GREENSBORO (AP) _ Marlboro and other Philip Morris brands would gain control of two-thirds of the U.S. cigarette market if allowed to give big discounts to stores that prominently display its brands, rivals warned a court Wednesday.

R.J. Reynolds Tobacco Co., Lorillard Tobacco Co. and Brown and Williamson Tobacco Corp. asked U.S. District Judge Frank Bullock for a preliminary injunction to stop Philip Morris from using its ``Retail Leaders″ marketing campaign until there is a jury trial on their lawsuit challenging the program.

The plaintiffs charged that the Philip Morris program violates federal and state antitrust laws. A witness for Philip Morris said the marketing effort doesn’t prevent retailers from making their own decisions on where to display products and advertisements.

First implemented by Philip Morris last fall, the marketing program entitles retailers to rebates of $5.50 or more per cigarette carton and additional payments for devoting their most prominent counter space to Philip Morris products.

Philip Morris products now account for nearly 54 percent of all U.S. retail cigarette sales. Witnesses for the plaintiffs testified Wednesday that the new marketing initiative could give Philip Morris a market share of 60 percent to 70 percent.

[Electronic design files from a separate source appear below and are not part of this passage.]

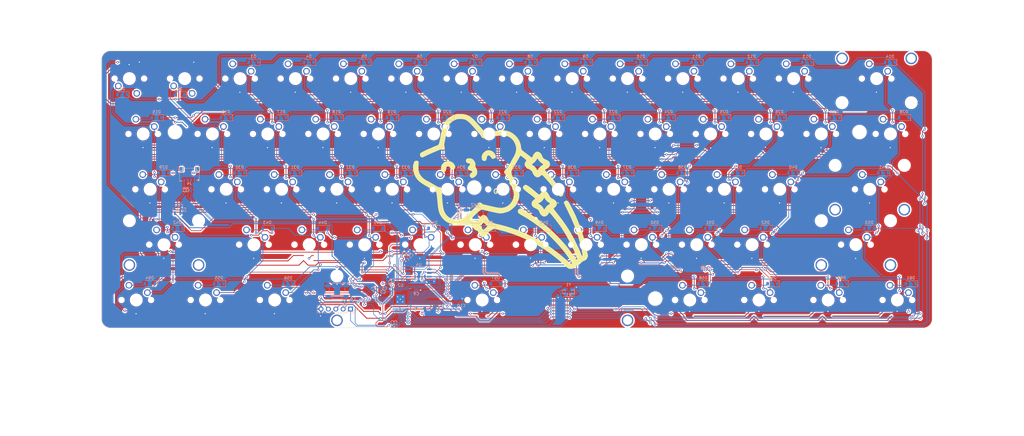
<source format=kicad_pcb>
(kicad_pcb (version 20221018) (generator pcbnew)

  (general
    (thickness 1.6)
  )

  (paper "A4")
  (layers
    (0 "F.Cu" signal)
    (31 "B.Cu" signal)
    (32 "B.Adhes" user "B.Adhesive")
    (33 "F.Adhes" user "F.Adhesive")
    (34 "B.Paste" user)
    (35 "F.Paste" user)
    (36 "B.SilkS" user "B.Silkscreen")
    (37 "F.SilkS" user "F.Silkscreen")
    (38 "B.Mask" user)
    (39 "F.Mask" user)
    (40 "Dwgs.User" user "User.Drawings")
    (41 "Cmts.User" user "User.Comments")
    (42 "Eco1.User" user "User.Eco1")
    (43 "Eco2.User" user "User.Eco2")
    (44 "Edge.Cuts" user)
    (45 "Margin" user)
    (46 "B.CrtYd" user "B.Courtyard")
    (47 "F.CrtYd" user "F.Courtyard")
    (48 "B.Fab" user)
    (49 "F.Fab" user)
    (50 "User.1" user)
    (51 "User.2" user)
    (52 "User.3" user)
    (53 "User.4" user)
    (54 "User.5" user)
    (55 "User.6" user)
    (56 "User.7" user)
    (57 "User.8" user)
    (58 "User.9" user)
  )

  (setup
    (stackup
      (layer "F.SilkS" (type "Top Silk Screen"))
      (layer "F.Paste" (type "Top Solder Paste"))
      (layer "F.Mask" (type "Top Solder Mask") (thickness 0.01))
      (layer "F.Cu" (type "copper") (thickness 0.035))
      (layer "dielectric 1" (type "core") (thickness 1.51) (material "FR4") (epsilon_r 4.5) (loss_tangent 0.02))
      (layer "B.Cu" (type "copper") (thickness 0.035))
      (layer "B.Mask" (type "Bottom Solder Mask") (thickness 0.01))
      (layer "B.Paste" (type "Bottom Solder Paste"))
      (layer "B.SilkS" (type "Bottom Silk Screen"))
      (copper_finish "None")
      (dielectric_constraints no)
    )
    (pad_to_mask_clearance 0)
    (grid_origin 168.275 7.9375)
    (pcbplotparams
      (layerselection 0x00010fc_ffffffff)
      (plot_on_all_layers_selection 0x0000000_00000000)
      (disableapertmacros false)
      (usegerberextensions true)
      (usegerberattributes false)
      (usegerberadvancedattributes false)
      (creategerberjobfile false)
      (dashed_line_dash_ratio 12.000000)
      (dashed_line_gap_ratio 3.000000)
      (svgprecision 4)
      (plotframeref false)
      (viasonmask false)
      (mode 1)
      (useauxorigin false)
      (hpglpennumber 1)
      (hpglpenspeed 20)
      (hpglpendiameter 15.000000)
      (dxfpolygonmode true)
      (dxfimperialunits true)
      (dxfusepcbnewfont true)
      (psnegative false)
      (psa4output false)
      (plotreference true)
      (plotvalue false)
      (plotinvisibletext false)
      (sketchpadsonfab false)
      (subtractmaskfromsilk true)
      (outputformat 1)
      (mirror false)
      (drillshape 0)
      (scaleselection 1)
      (outputdirectory "D:/Souless60(ANSI)/Production/GERBER/")
    )
  )

  (net 0 "")
  (net 1 "+1V1")
  (net 2 "GND")
  (net 3 "+3V3")
  (net 4 "XIN")
  (net 5 "Net-(C2-Pad2)")
  (net 6 "+5V")
  (net 7 "R1")
  (net 8 "R2")
  (net 9 "R3")
  (net 10 "R4")
  (net 11 "R5")
  (net 12 "C1")
  (net 13 "C2")
  (net 14 "C3")
  (net 15 "C4")
  (net 16 "C5")
  (net 17 "C6")
  (net 18 "C7")
  (net 19 "C8")
  (net 20 "C9")
  (net 21 "C10")
  (net 22 "C11")
  (net 23 "C12")
  (net 24 "C13")
  (net 25 "C14")
  (net 26 "Net-(U2-USB_DP)")
  (net 27 "Net-(U2-USB_DM)")
  (net 28 "Net-(R7-Pad1)")
  (net 29 "Net-(L1-DOUT)")
  (net 30 "unconnected-(U2-GPIO10-Pad13)")
  (net 31 "unconnected-(U2-GPIO16-Pad27)")
  (net 32 "unconnected-(U2-GPIO17-Pad28)")
  (net 33 "unconnected-(U2-GPIO18-Pad29)")
  (net 34 "unconnected-(U2-GPIO19-Pad30)")
  (net 35 "unconnected-(U2-GPIO20-Pad31)")
  (net 36 "unconnected-(U2-GPIO26_ADC0-Pad38)")
  (net 37 "unconnected-(U2-GPIO27_ADC1-Pad39)")
  (net 38 "unconnected-(U2-GPIO28_ADC2-Pad40)")
  (net 39 "unconnected-(U2-GPIO29_ADC3-Pad41)")
  (net 40 "SWC")
  (net 41 "SWD")
  (net 42 "RESET")
  (net 43 "D-")
  (net 44 "D+")
  (net 45 "XOUT")
  (net 46 "Q_SEL")
  (net 47 "Net-(R9-Pad1)")
  (net 48 "Q_I01")
  (net 49 "Q_I02")
  (net 50 "Q_I00")
  (net 51 "Q_CLK")
  (net 52 "Q_I03")
  (net 53 "Net-(D13-A)")
  (net 54 "Net-(D14-A)")
  (net 55 "Net-(D15-A)")
  (net 56 "Net-(D16-A)")
  (net 57 "Net-(D17-A)")
  (net 58 "Net-(D18-A)")
  (net 59 "Net-(D19-A)")
  (net 60 "Net-(D20-A)")
  (net 61 "Net-(D21-A)")
  (net 62 "Net-(D22-A)")
  (net 63 "Net-(D23-A)")
  (net 64 "Net-(D24-A)")
  (net 65 "Net-(D25-A)")
  (net 66 "Net-(D26-A)")
  (net 67 "Net-(D39-A)")
  (net 68 "Net-(D40-A)")
  (net 69 "Net-(D41-A)")
  (net 70 "Net-(D42-A)")
  (net 71 "Net-(D43-A)")
  (net 72 "Net-(D44-A)")
  (net 73 "Net-(D45-A)")
  (net 74 "Net-(D46-A)")
  (net 75 "Net-(D47-A)")
  (net 76 "Net-(D48-A)")
  (net 77 "Net-(D49-A)")
  (net 78 "Net-(D50-A)")
  (net 79 "Net-(D51-A)")
  (net 80 "Net-(D52-A)")
  (net 81 "Net-(D1-A)")
  (net 82 "Net-(D2-A)")
  (net 83 "Net-(D3-A)")
  (net 84 "Net-(D4-A)")
  (net 85 "Net-(D5-A)")
  (net 86 "Net-(D6-A)")
  (net 87 "Net-(D7-A)")
  (net 88 "Net-(D8-A)")
  (net 89 "Net-(D9-A)")
  (net 90 "Net-(D10-A)")
  (net 91 "Net-(D11-A)")
  (net 92 "Net-(D12-A)")
  (net 93 "Net-(D27-A)")
  (net 94 "Net-(D28-A)")
  (net 95 "Net-(D29-A)")
  (net 96 "Net-(D30-A)")
  (net 97 "Net-(D31-A)")
  (net 98 "Net-(D32-A)")
  (net 99 "Net-(D33-A)")
  (net 100 "Net-(D34-A)")
  (net 101 "Net-(D35-A)")
  (net 102 "Net-(D36-A)")
  (net 103 "Net-(D37-A)")
  (net 104 "Net-(D38-A)")
  (net 105 "Net-(D53-A)")
  (net 106 "Net-(D54-A)")
  (net 107 "Net-(D55-A)")
  (net 108 "Net-(D56-A)")
  (net 109 "Net-(D57-A)")
  (net 110 "Net-(D58-A)")
  (net 111 "Net-(D59-A)")
  (net 112 "Net-(D60-A)")
  (net 113 "Net-(D61-A)")
  (net 114 "Net-(L1-DIN)")
  (net 115 "Net-(L2-DOUT)")
  (net 116 "Net-(L3-DOUT)")
  (net 117 "Net-(L4-DOUT)")
  (net 118 "Net-(L5-DOUT)")
  (net 119 "Net-(L6-DOUT)")
  (net 120 "Net-(L7-DOUT)")
  (net 121 "Net-(L8-DOUT)")
  (net 122 "Net-(L10-DIN)")
  (net 123 "Net-(L10-DOUT)")
  (net 124 "Net-(L11-DOUT)")
  (net 125 "Net-(L12-DOUT)")
  (net 126 "Net-(L13-DOUT)")
  (net 127 "Net-(L14-DOUT)")
  (net 128 "Net-(L15-DOUT)")
  (net 129 "Net-(L16-DOUT)")
  (net 130 "Net-(L17-DOUT)")
  (net 131 "Net-(L18-DOUT)")
  (net 132 "Net-(L19-DOUT)")
  (net 133 "Net-(L20-DOUT)")
  (net 134 "Net-(L21-DOUT)")
  (net 135 "Net-(L22-DOUT)")
  (net 136 "Net-(L23-DOUT)")
  (net 137 "Net-(L24-DOUT)")
  (net 138 "Net-(L25-DOUT)")
  (net 139 "Net-(L26-DOUT)")
  (net 140 "Net-(L27-DOUT)")
  (net 141 "Net-(L28-DOUT)")
  (net 142 "Net-(L29-DOUT)")
  (net 143 "Net-(L30-DOUT)")
  (net 144 "Net-(L31-DOUT)")
  (net 145 "Net-(L32-DOUT)")
  (net 146 "Net-(L33-DOUT)")
  (net 147 "Net-(L34-DOUT)")
  (net 148 "Net-(L35-DOUT)")
  (net 149 "Net-(L36-DOUT)")
  (net 150 "Net-(L37-DOUT)")
  (net 151 "Net-(L38-DOUT)")
  (net 152 "Net-(L39-DOUT)")
  (net 153 "Net-(L40-DOUT)")
  (net 154 "Net-(L41-DOUT)")
  (net 155 "Net-(L42-DOUT)")
  (net 156 "Net-(L43-DOUT)")
  (net 157 "Net-(L44-DOUT)")
  (net 158 "Net-(L45-DOUT)")
  (net 159 "Net-(L46-DOUT)")
  (net 160 "Net-(L47-DOUT)")
  (net 161 "Net-(L48-DOUT)")
  (net 162 "Net-(L49-DOUT)")
  (net 163 "Net-(L50-DOUT)")
  (net 164 "Net-(L51-DOUT)")
  (net 165 "Net-(L52-DOUT)")
  (net 166 "Net-(L53-DOUT)")
  (net 167 "Net-(L54-DOUT)")
  (net 168 "Net-(L55-DOUT)")
  (net 169 "Net-(L56-DOUT)")
  (net 170 "Net-(L57-DOUT)")
  (net 171 "Net-(L58-DOUT)")
  (net 172 "Net-(L59-DOUT)")
  (net 173 "Net-(L60-DOUT)")
  (net 174 "Net-(U2-GPIO9)")

  (footprint "logo.preety:star go brrrr" (layer "F.Cu") (at 145.25625 -67.46875))

  (footprint "Diode_SMD:D_SOD-123" (layer "B.Cu") (at 165.0375 -92.86875 180))

  (footprint "Resistor_SMD:R_0402_1005Metric" (layer "B.Cu") (at 37.691991 -68.077029 -90))

  (footprint "PCM_marbastlib-mx:SW_MX_1u" (layer "B.Cu") (at 98.499173 -49.152242 180))

  (footprint "Capacitor_SMD:C_0402_1005Metric" (layer "B.Cu") (at 165.957185 -32.848742 90))

  (footprint "Diode_SMD:D_SOD-123" (layer "B.Cu") (at 260.2875 -92.86875 180))

  (footprint "Diode_SMD:D_SOD-123" (layer "B.Cu") (at 284.1 -92.86875 180))

  (footprint "Diode_SMD:D_SOD-123" (layer "B.Cu") (at 238.85625 -35.71875 180))

  (footprint "PCM_marbastlib-mx:SW_MX_1u" (layer "B.Cu") (at 227.086673 -106.302242 180))

  (footprint "Diode_SMD:D_SOD-123" (layer "B.Cu") (at 241.2375 -92.86875 180))

  (footprint "PCM_marbastlib-mx:SW_MX_1u" (layer "B.Cu") (at 108.024173 -68.202242 180))

  (footprint "PCM_marbastlib-mx:STAB_MX_P_2.25u" (layer "B.Cu") (at 272.341186 -68.177564))

  (footprint "PCM_marbastlib-mx:SW_MX_1u" (layer "B.Cu") (at 122.311673 -87.252242 180))

  (footprint "Capacitor_SMD:C_0402_1005Metric" (layer "B.Cu") (at 106.140064 -36.197328 90))

  (footprint "PCM_marbastlib-mx:SW_MX_1u" (layer "B.Cu") (at 136.599173 -49.152242 180))

  (footprint "Capacitor_SMD:C_0402_1005Metric" (layer "B.Cu") (at 171.45 -32.8575 -90))

  (footprint "PCM_marbastlib-mx:SW_MX_1u" (layer "B.Cu") (at 60.399173 -49.152242 180))

  (footprint "Diode_SMD:D_SOD-123" (layer "B.Cu") (at 60.2625 -111.91875 180))

  (footprint "Diode_SMD:D_SOD-123" (layer "B.Cu") (at 131.7 -73.81875 180))

  (footprint "PCM_marbastlib-mx:SW_MX_1.75u" (layer "B.Cu") (at 24.680423 -68.202242 180))

  (footprint "Capacitor_SMD:C_0402_1005Metric" (layer "B.Cu") (at 116.302741 -33.461722))

  (footprint "Diode_SMD:D_SOD-123" (layer "B.Cu") (at 24.54375 -35.71875 180))

  (footprint "Diode_SMD:D_SOD-123" (layer "B.Cu") (at 65.025 -54.76875 180))

  (footprint "Diode_SMD:D_SOD-123" (layer "B.Cu") (at 88.8375 -92.86875 180))

  (footprint "Capacitor_SMD:C_0402_1005Metric" (layer "B.Cu") (at 110.319522 -21.724441 -90))

  (footprint "PCM_marbastlib-mx:SW_MX_1u" (layer "B.Cu") (at 127.074173 -68.202242 180))

  (footprint "Diode_SMD:D_SOD-123" (layer "B.Cu") (at 188.85 -73.81875 180))

  (footprint "PCM_marbastlib-mx:SW_MX_1u" (layer "B.Cu") (at 103.261673 -87.252242 180))

  (footprint "PCM_marbastlib-mx:SW_MX_1u" (layer "B.Cu") (at 155.649173 -49.152242 180))

  (footprint "PCM_marbastlib-mx:SW_MX_1u" (layer "B.Cu") (at 84.211673 -87.252242 180))

  (footprint "Diode_SMD:D_SOD-123" (layer "B.Cu") (at 262.66875 -35.71875 180))

  (footprint "PCM_marbastlib-mx:SW_MX_1u" (layer "B.Cu") (at 198.511673 -87.252242 180))

  (footprint "PCM_marbastlib-mx:SW_MX_1u" (layer "B.Cu") (at 69.924173 -68.202242 180))

  (footprint "Resistor_SMD:R_0402_1005Metric" (layer "B.Cu") (at 38.729499 -68.077029 -90))

  (footprint "Resistor_SMD:R_0402_1005Metric" (layer "B.Cu") (at 131.107397 -57.354142 180))

  (footprint "Diode_SMD:D_SOD-123" (layer "B.Cu") (at 198.375 -54.76875 180))

  (footprint "Diode_SMD:D_SOD-123" (layer "B.Cu")
    (tstamp 43c47288-1255-4640-a1d4-f10bc35df567)
    (at 48.35625 -35.71875 180)
    (descr "SOD-123")
    (tags "SOD-123")
    (property "Sheetfile" "AeroMax60.kicad_sch")
    (property "Sheetname" "")
    (property "Sim.Device" "D")
    (property "S
... [3742939 chars truncated]
</source>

Rolf Provan, director of trade strategy for Brown and Williamson, testified that store placement has grown crucial now that the industry agreed to curtail advertising as part of a $206 billion settlement with 46 states, an agreement

Philip Morris’ program would make smaller cigarette-makers ``practically invisible″ by relegating their products to the least conspicuous shelves, he said.

``This case is about Philip Morris’ exercise of market power to unreasonably restrict the advertising by its competitors,″ Richard Cooper, an RJR attorney, said in his opening statement.

``Consumers are best served when retailers can present cigarette brands in the best interests of the consumer, not Philip Morris,″ he said.

The first defense witness, James Mortensen, a co-creator of ``Retail Leaders″ for Philip Morris, said each participating retailer can decide where a product or advertisement is displayed.

``At the end of the day, the decision is up to the retailer,″ he said.

But under cross-examination by Cooper, Mortensen acknowledged that the program prohibited retailers from accepting any offer to improve the positioning of a rival product.

If a retailer accepted such an offer, said Mortensen, he no longer would be considered a ``Retail Leaders″ participant.

Jack Barger, chief operating officer of Morgan Oil & Propane of Waynesville, N.C., testified that he decided against participating in the program, even though his 22-store chain would have received up to $500,000 in financial incentives.

He said the incentives, known as ``buy-downs,″ would have made it possible for his Convenience King stores to sell Philip Morris cigarettes at a lower price, but that he would have had to virtually stop selling rival brands. He couldn’t do it, he said.

``We want to offer as many tobacco products as we can,″ Barger said, adding that vendors of beer, soft drinks and snack food never set conditions on displaying and selling rival products like Philip Morris did.

Randy Spell, Lorillard’s executive vice president of sales and marketing, said ``Retail Leaders″ has had a disastrous affect on his company, with 4,000 of its 88,000 accounts lost in the last 60 to 90 days.

``I’ve been in management with this company for 20 years, and never during my tenure have I seen this kind of decrease,″ Spell said, adding that Lorillard could lose 75 percent of its contract agreements because of Philip Morris’ program.

Testimony was scheduled to continue Thursday. It was unclear whether Bullock would issue an oral ruling at the hearing’s conclusion, or rule in writing later.